What you have to do:
Take the lines below between the one holding "Consequently, sharp points" and the one holding "Conclusion A horse", inclusive, and copy them exactly. Add nothing.

Supplied information:

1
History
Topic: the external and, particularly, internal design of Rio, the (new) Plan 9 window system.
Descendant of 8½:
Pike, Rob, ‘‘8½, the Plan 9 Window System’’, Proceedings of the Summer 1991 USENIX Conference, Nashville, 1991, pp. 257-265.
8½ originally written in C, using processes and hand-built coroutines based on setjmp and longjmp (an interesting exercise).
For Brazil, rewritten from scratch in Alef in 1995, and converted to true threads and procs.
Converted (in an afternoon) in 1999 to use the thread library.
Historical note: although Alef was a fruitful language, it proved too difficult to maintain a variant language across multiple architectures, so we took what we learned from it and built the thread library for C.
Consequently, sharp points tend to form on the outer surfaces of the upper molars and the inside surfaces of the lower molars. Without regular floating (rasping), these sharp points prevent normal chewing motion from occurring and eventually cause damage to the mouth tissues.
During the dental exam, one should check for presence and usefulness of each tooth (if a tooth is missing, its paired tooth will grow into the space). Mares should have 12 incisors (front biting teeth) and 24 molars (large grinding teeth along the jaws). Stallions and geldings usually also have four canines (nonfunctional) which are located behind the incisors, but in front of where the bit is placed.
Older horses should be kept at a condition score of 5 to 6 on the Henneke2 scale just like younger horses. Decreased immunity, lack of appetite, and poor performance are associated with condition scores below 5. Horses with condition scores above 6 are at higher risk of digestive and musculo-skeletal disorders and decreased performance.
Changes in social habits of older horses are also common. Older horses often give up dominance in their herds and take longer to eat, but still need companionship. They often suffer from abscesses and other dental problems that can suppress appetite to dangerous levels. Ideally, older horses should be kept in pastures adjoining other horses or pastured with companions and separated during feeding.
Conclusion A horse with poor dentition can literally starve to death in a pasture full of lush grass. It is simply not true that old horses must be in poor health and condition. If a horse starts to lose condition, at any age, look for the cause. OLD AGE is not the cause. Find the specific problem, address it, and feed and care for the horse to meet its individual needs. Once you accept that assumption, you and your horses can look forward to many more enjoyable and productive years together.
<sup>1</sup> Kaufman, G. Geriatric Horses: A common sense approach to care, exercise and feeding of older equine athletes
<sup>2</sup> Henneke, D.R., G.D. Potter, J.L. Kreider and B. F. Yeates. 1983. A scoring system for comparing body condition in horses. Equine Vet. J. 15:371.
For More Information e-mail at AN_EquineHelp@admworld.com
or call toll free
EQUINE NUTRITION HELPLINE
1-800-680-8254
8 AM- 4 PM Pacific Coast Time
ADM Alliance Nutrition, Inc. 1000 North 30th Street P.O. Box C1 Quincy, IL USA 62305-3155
---
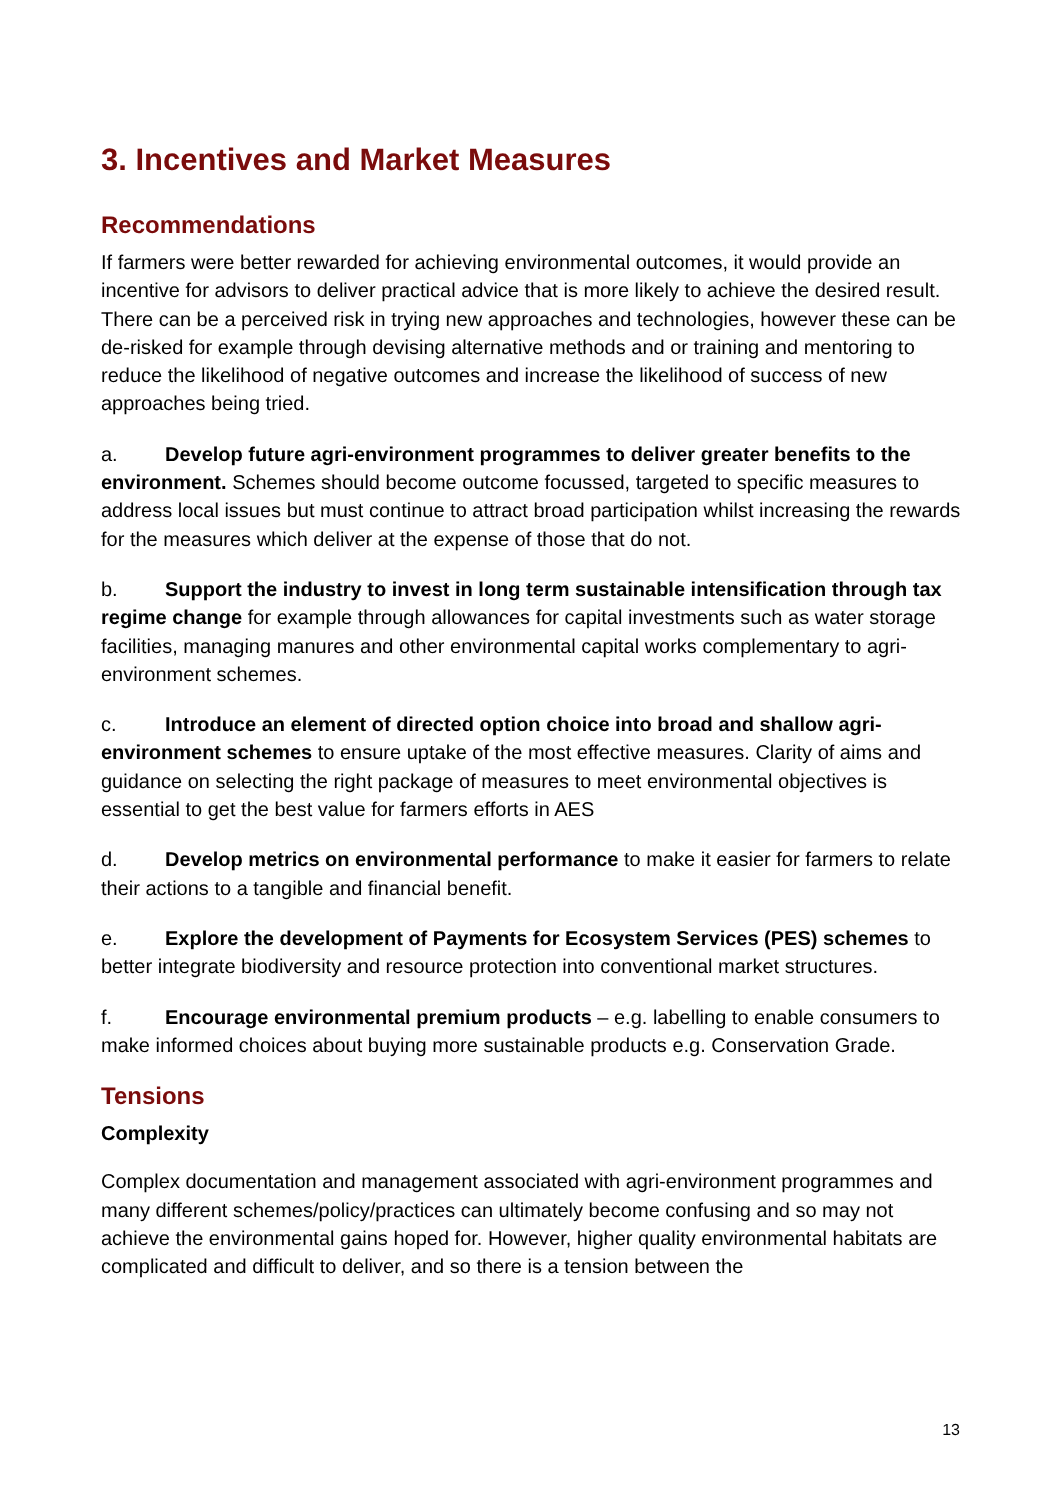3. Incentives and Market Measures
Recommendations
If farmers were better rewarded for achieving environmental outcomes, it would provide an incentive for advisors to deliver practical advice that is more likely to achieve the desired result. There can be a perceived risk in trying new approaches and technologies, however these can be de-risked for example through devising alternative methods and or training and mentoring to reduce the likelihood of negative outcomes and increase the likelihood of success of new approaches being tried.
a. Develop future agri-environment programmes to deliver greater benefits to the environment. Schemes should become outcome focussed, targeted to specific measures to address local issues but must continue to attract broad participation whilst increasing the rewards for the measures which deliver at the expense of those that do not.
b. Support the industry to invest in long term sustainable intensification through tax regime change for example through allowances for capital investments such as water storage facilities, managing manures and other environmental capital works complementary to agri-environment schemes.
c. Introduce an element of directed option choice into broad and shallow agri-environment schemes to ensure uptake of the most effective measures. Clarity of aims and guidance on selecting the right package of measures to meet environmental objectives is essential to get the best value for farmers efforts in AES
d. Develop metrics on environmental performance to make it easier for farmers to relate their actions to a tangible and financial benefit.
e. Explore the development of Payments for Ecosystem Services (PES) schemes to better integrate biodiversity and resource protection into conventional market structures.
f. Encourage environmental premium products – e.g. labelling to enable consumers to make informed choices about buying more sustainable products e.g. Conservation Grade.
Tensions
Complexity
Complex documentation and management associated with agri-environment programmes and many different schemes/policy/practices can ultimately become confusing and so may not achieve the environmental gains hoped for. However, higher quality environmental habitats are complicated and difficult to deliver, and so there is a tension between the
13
* * *
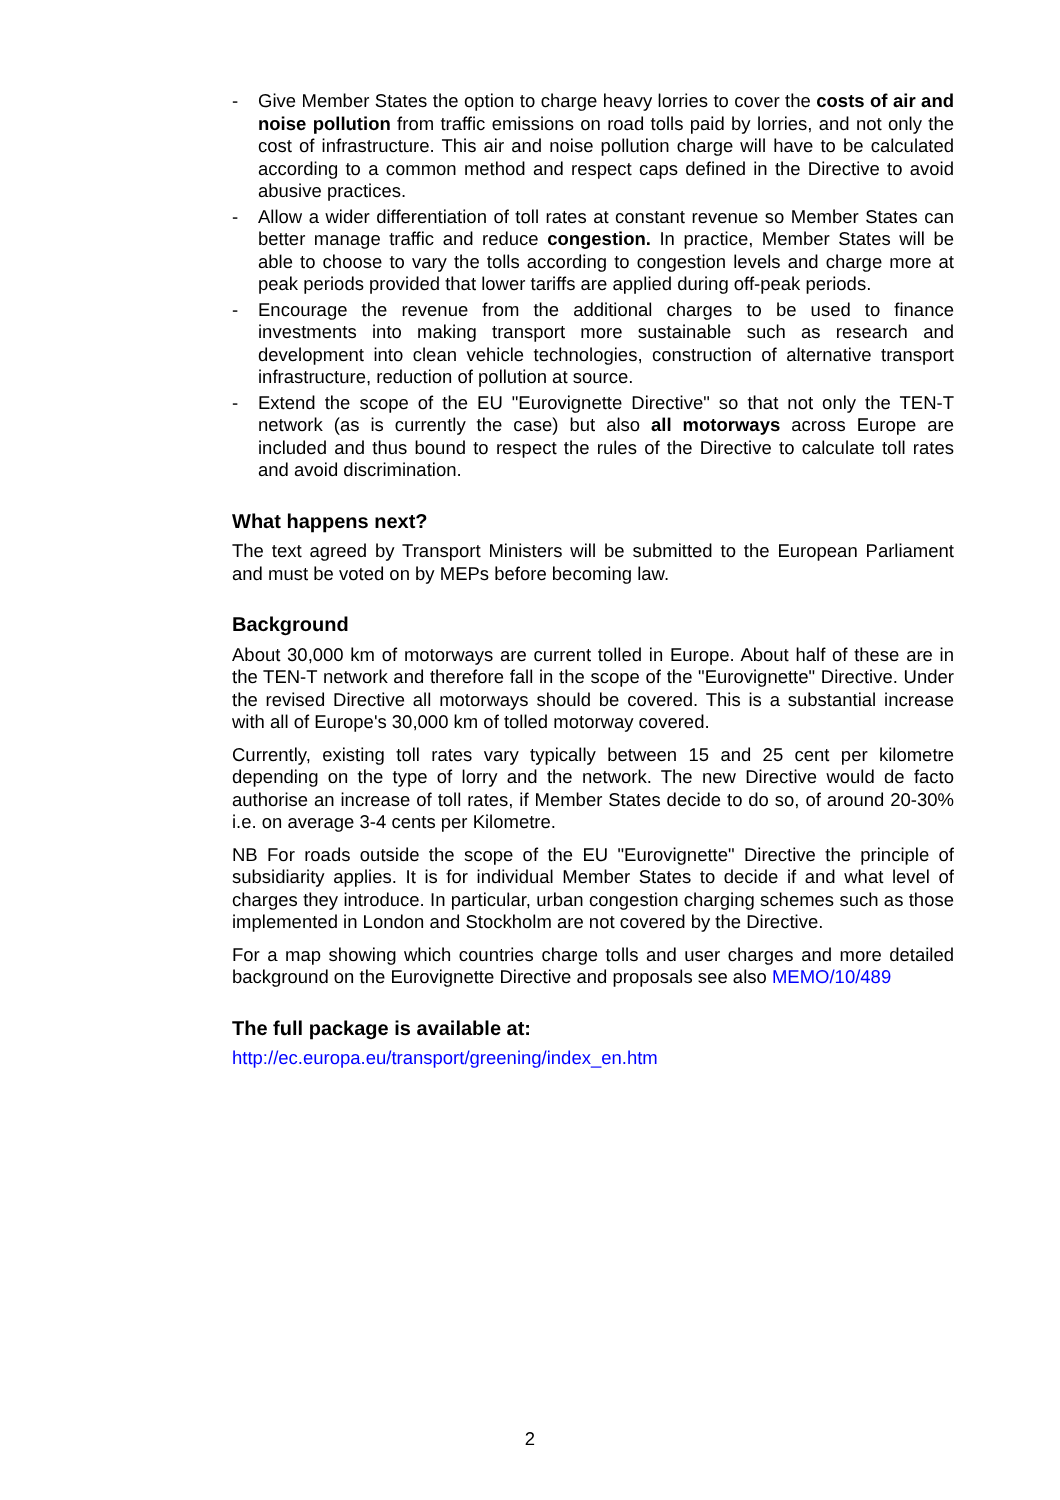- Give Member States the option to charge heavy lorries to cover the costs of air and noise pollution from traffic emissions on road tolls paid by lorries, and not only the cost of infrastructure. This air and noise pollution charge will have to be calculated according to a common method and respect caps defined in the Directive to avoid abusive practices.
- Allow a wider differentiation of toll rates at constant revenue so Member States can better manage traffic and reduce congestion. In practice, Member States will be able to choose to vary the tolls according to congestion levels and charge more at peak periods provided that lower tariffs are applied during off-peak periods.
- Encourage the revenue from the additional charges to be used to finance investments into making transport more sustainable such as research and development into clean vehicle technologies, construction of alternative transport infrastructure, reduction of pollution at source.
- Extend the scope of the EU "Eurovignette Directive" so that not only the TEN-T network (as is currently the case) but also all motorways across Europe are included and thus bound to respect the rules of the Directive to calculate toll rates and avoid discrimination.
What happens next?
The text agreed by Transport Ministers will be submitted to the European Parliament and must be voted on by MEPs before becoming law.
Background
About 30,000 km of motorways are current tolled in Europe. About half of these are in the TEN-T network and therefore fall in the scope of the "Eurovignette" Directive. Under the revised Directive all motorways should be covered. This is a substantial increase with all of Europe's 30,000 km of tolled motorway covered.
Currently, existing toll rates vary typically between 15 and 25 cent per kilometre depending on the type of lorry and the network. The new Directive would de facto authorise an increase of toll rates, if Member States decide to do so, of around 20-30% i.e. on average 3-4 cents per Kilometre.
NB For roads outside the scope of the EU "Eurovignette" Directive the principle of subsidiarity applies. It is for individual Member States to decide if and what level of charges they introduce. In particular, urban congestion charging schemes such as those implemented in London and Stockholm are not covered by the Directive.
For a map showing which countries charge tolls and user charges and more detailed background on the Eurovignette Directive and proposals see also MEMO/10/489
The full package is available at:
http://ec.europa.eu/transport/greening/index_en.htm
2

Your response:
Consequently, sharp points tend to form on the outer surfaces of the upper molars and the inside surfaces of the lower molars. Without regular floating (rasping), these sharp points prevent normal chewing motion from occurring and eventually cause damage to the mouth tissues.
During the dental exam, one should check for presence and usefulness of each tooth (if a tooth is missing, its paired tooth will grow into the space). Mares should have 12 incisors (front biting teeth) and 24 molars (large grinding teeth along the jaws). Stallions and geldings usually also have four canines (nonfunctional) which are located behind the incisors, but in front of where the bit is placed.
Older horses should be kept at a condition score of 5 to 6 on the Henneke2 scale just like younger horses. Decreased immunity, lack of appetite, and poor performance are associated with condition scores below 5. Horses with condition scores above 6 are at higher risk of digestive and musculo-skeletal disorders and decreased performance.
Changes in social habits of older horses are also common. Older horses often give up dominance in their herds and take longer to eat, but still need companionship. They often suffer from abscesses and other dental problems that can suppress appetite to dangerous levels. Ideally, older horses should be kept in pastures adjoining other horses or pastured with companions and separated during feeding.
Conclusion A horse with poor dentition can literally starve to death in a pasture full of lush grass. It is simply not true that old horses must be in poor health and condition. If a horse starts to lose condition, at any age, look for the cause. OLD AGE is not the cause. Find the specific problem, address it, and feed and care for the horse to meet its individual needs. Once you accept that assumption, you and your horses can look forward to many more enjoyable and productive years together.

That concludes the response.